Erdoğan blames West for failing to confront Islamophobia
Turkish President Recep Tayyip Erdoğan on Saturday accused the West of remaining hesitant to confront Islamophobia within their borders, NTV news reported.
“Attacks on Muslims’ sacred values are being persistently disregarded under the pretext of freedom of thought. Projects like European Islam, French Islam, and Austrian Islam are being used simultaneously to pressure Muslims,” Erdoğan told a delegation of the Union of International Democrats.
The Turkish president suggested that these acts were "cutting off European Muslims’ ties with their homelands and the Islamic ummah,” and saw Turkey as their intended target.
Last year, there was a flare-up in tensions between European states and their Muslim minorities.

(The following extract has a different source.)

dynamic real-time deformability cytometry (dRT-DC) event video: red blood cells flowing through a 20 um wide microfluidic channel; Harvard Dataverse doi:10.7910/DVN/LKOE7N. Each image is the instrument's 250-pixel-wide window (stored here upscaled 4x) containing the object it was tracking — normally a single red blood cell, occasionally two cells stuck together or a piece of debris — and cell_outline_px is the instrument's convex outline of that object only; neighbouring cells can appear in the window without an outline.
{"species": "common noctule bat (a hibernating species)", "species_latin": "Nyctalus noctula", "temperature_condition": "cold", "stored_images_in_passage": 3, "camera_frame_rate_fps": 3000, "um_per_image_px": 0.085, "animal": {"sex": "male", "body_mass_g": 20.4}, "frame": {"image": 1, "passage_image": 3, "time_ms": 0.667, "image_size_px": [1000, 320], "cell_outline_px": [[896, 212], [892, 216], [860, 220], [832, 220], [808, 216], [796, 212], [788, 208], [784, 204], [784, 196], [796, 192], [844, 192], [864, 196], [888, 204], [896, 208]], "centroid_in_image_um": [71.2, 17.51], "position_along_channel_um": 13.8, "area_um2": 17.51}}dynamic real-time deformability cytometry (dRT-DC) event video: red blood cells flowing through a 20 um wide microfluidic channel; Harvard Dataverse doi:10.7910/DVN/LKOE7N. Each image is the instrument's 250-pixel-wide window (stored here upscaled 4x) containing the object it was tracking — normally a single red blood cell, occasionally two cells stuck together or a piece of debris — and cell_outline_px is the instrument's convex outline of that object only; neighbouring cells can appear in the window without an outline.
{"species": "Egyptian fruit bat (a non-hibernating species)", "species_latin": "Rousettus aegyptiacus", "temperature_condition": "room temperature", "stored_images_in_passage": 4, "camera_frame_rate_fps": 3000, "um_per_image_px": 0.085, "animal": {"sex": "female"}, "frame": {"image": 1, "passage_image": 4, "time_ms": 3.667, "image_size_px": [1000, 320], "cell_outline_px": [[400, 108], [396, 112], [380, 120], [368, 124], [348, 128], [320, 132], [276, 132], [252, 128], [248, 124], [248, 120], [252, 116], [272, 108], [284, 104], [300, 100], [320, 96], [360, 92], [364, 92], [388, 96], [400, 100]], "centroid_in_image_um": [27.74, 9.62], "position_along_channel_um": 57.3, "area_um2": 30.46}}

Following a pair of terrorist attacks in France, President Emmanuel Macron has been vocal about his plans to reform French Islam. Austria's Chancellor Sebastian Kurz pledged similarly after a terrorist attack in Vienna by followers of the Islamic State (ISIS).
Erdoğan made clear he viewed these policies as aimed at Turkey.
He said they were "not coincidental" and that they wanted to “sabotage Turkey through asymmetrical methods and baseless allegations and accusations” after failing to confront Ankara in places like the disputed region of Nagorno-Karabakh.